• PROBLEM TO SOLVE: Each line holding the word "Luxembourg" must appear in the answer, copied from the entries.

• INFORMATION PROVIDED:
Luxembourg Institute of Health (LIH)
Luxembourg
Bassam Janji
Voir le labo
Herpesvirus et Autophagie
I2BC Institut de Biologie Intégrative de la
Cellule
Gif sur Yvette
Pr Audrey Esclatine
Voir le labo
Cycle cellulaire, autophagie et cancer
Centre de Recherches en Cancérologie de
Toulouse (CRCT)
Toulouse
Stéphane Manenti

• RESULT:
Luxembourg Institute of Health (LIH)
Luxembourg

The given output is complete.